Until December 2015. That is when it all started up again. This wave of death kicked off with the death of my father in law, then his sister, then a neice, and it kept snowballing until we had lost some cousins, and a few more aunts.  But those deaths were in other states far enough away that I could cope with most of them well enough. 

Apparently I handled them a little too well. Now they are closer in proximity, and I have become one of those women who frequents the funeral homes. This past December, it was the death of my coworker’s father. Then one of my students lost her mother. Today I went to the funeral for the son of my friend.  Then I return home to find out that J has lost another uncle. 
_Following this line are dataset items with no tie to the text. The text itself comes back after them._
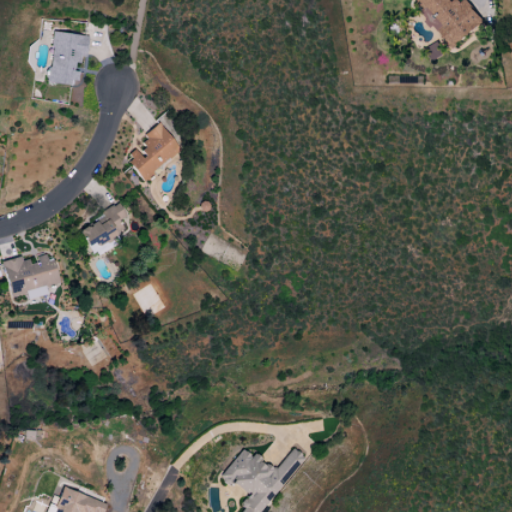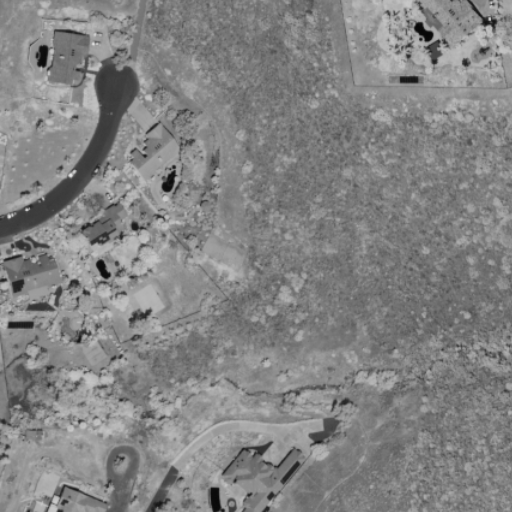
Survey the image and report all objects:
building: (450, 17)
building: (61, 57)
building: (149, 152)
road: (76, 175)
building: (99, 227)
building: (26, 276)
road: (194, 441)
building: (255, 478)
building: (73, 503)
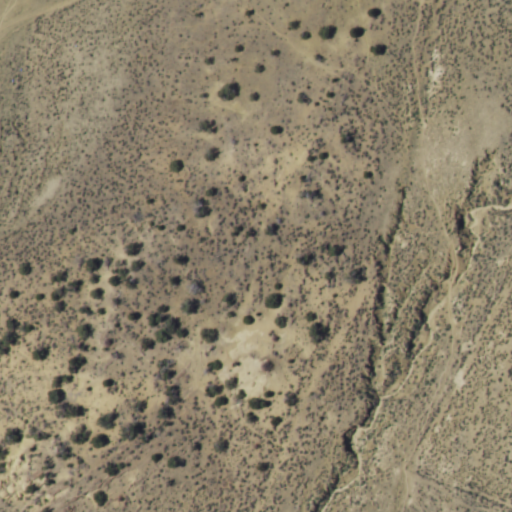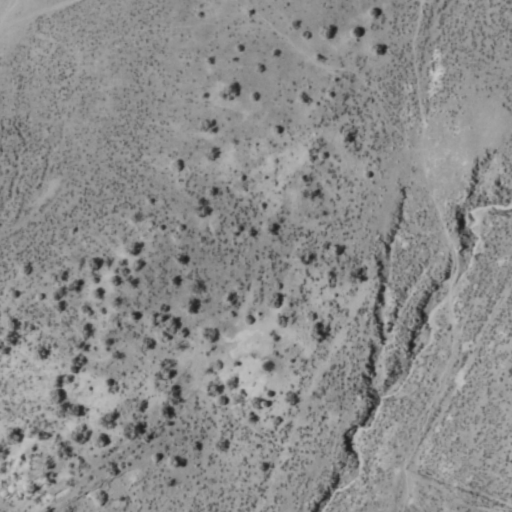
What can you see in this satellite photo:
road: (11, 11)
road: (351, 266)
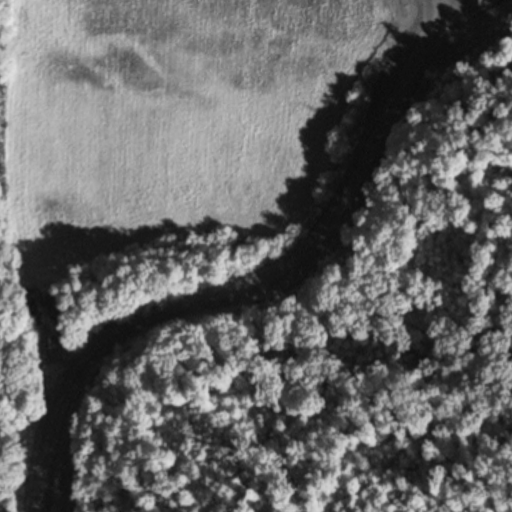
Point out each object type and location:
road: (464, 5)
road: (259, 291)
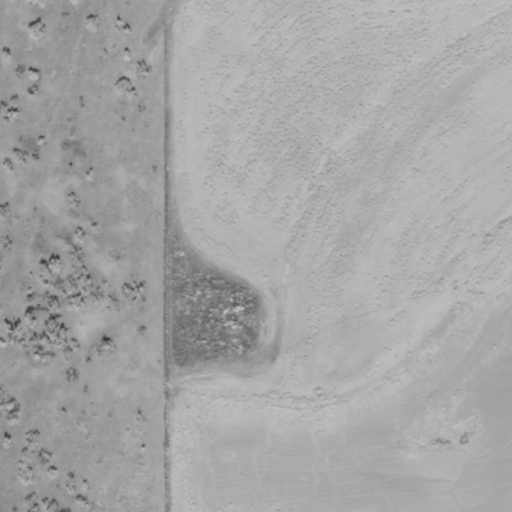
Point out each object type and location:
road: (160, 255)
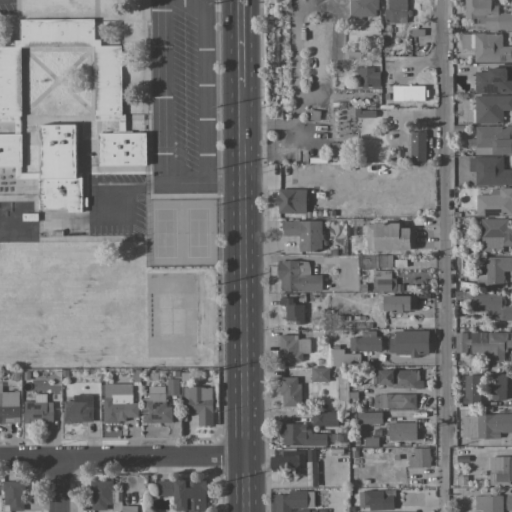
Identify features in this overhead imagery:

I am such an empath, and as I age, I find that I am unable to compartmentalize my emotions. I had never actually met my friend’s son. He was an adult, married with a child less than a year old. But today at his funeral, I sobbed, and my heart was breaking for his mother, his wife, his sister, his daughter, all of whom I have the pleasure of knowing to varying degrees. 

And all the while, I wrestled with what to say to them. It’s never easy to find the right words when someone has lost a loved one. To speak with his widow and sister was going to be easier. They at least speak English.  But my friend is an immigrant with extremely limited English proficiency, and while I do speak quite a bit of Spanish, I worried about how I could communicate the depth of my condolences, when the words I know applicable to this situation are “I’m sorry.”

Unfortunately, I never got the chance to talk to her. There were so many people at the funeral that it took me twenty minutes to get to the door, and by then the family and the hearce were gone. I suppose this a good thing, so I have time to google and translate what I want to communicate. 

So the moral of today’s story:  Life is short, and tomorrow isn’t promised. Don’t just tell people how you feel. Show them. Make them feel it too. Hug your kids. Passionately kiss your spouse. Cuddle your dog. Don’t wait for a day that may never come.